Spesso tali cambiamenti di tono sui mezzi di comunicazione avvengono con un sottile espediente, osserva lo storico Aristotle Kallis, nella forma cioè di deroghe alla norma. Senza un senso angosciante di urgenza, non si verrebbe meno ai “principi fondamentali di non discriminazione e rispetto per le minoranze. […] Questo particolare tipo di ‘licenza di odiare’ ha un potente effetto di alterazione sugli stati individuali e collettivi di dissonanza cognitiva”. In questo modo, ciò che era indicibile diventa immaginabile, seppur per il breve tempo dell’emergenza. Senza il securitarismo di Minniti in materia di immigrazione, durante il governo Gentiloni, probabilmente né la Lega né poi Fratelli d’Italia avrebbero goduto del credito per restringere il sistema di accoglienza o invocare il blocco navale.

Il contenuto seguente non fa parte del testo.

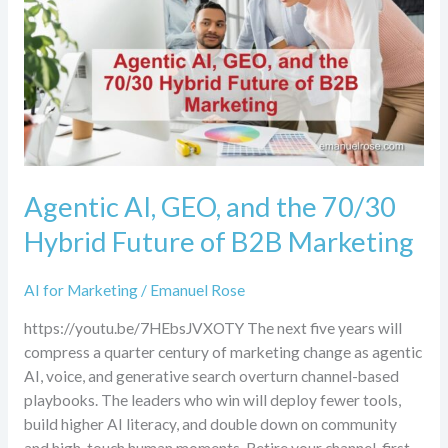
the
70/30
Hybrid
Future
of
B2B
Marketing
Agentic AI, GEO, and the 70/30
Hybrid Future of B2B Marketing
AI for Marketing
/
Emanuel Rose
https://youtu.be/7HEbsJVXOTY The next five years will
compress a quarter century of marketing change as agentic
AI, voice, and generative search overturn channel-based
playbooks. The leaders who win will deploy fewer tools,
build higher AI literacy, and double down on community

Lo slittamento a destra del dibattito avviene quindi quasi nell’inconsapevolezza generale e permette il camuffamento dell’estremismo dietro la confortante facciata del buon senso. Ad avvantaggiarne la presentabilità concorre anche il fatto che, da un lato, sono ormai gli stessi partiti istituzionali a radicalizzarsi, come i repubblicani americani o i Tories inglesi, e che, dall’altro, le nuove destre tentano di distanziarsi da un passato ingombrante attraverso abili operazioni di rebranding (si veda la dédiabolisation di Marine Le Pen). Gli allarmi contro il pericolo fascista perciò non funzionano più e l’idea di un “cordone sanitario”, già strategicamente di dubbia efficacia perché accentua la vittimizzazione delle destre radicali, perde la sua ragion d’essere.

Il tabù della collaborazione, di cui l’Italia con Berlusconi è stata un’anticipatrice, sta cadendo in un paese dopo l’altro, senza generare i moti di indignazione degli anni Novanta e Duemila. Anzi, nemmeno gli scandali interni e internazionali sembrano scalfire le destre radicali: l’exploit di AfD è coinciso con la sua classificazione come “caso sospetto” di minaccia all’ordine democratico da parte dei servizi segreti tedeschi. Ribolle nella nostra società una crescente domanda di autoritarismo, come emerge da una recente indagine nella Germania orientale, dove metà della popolazione chiede un “partito forte” che incarni la “comunità nazionale”.“Non credo che questi siano necessariamente fenomeni transitori”, conclude Heitmeyer. “Le crisi che ci hanno accompagnato dall’inizio del millennio, causate non da ultimo dal sistema capitalista, sono anche cambiate qualitativamente da crisi in singole aree a eventi multipli e sistemicamente rilevanti”. Potremmo insomma essere entrati, come argomenta il politologo americano Herbert Kitschelt, in una nuova fase politica della post-industrializzazione, in cui la presenza della destra radicale non è più l’eccezione, ma la normalità.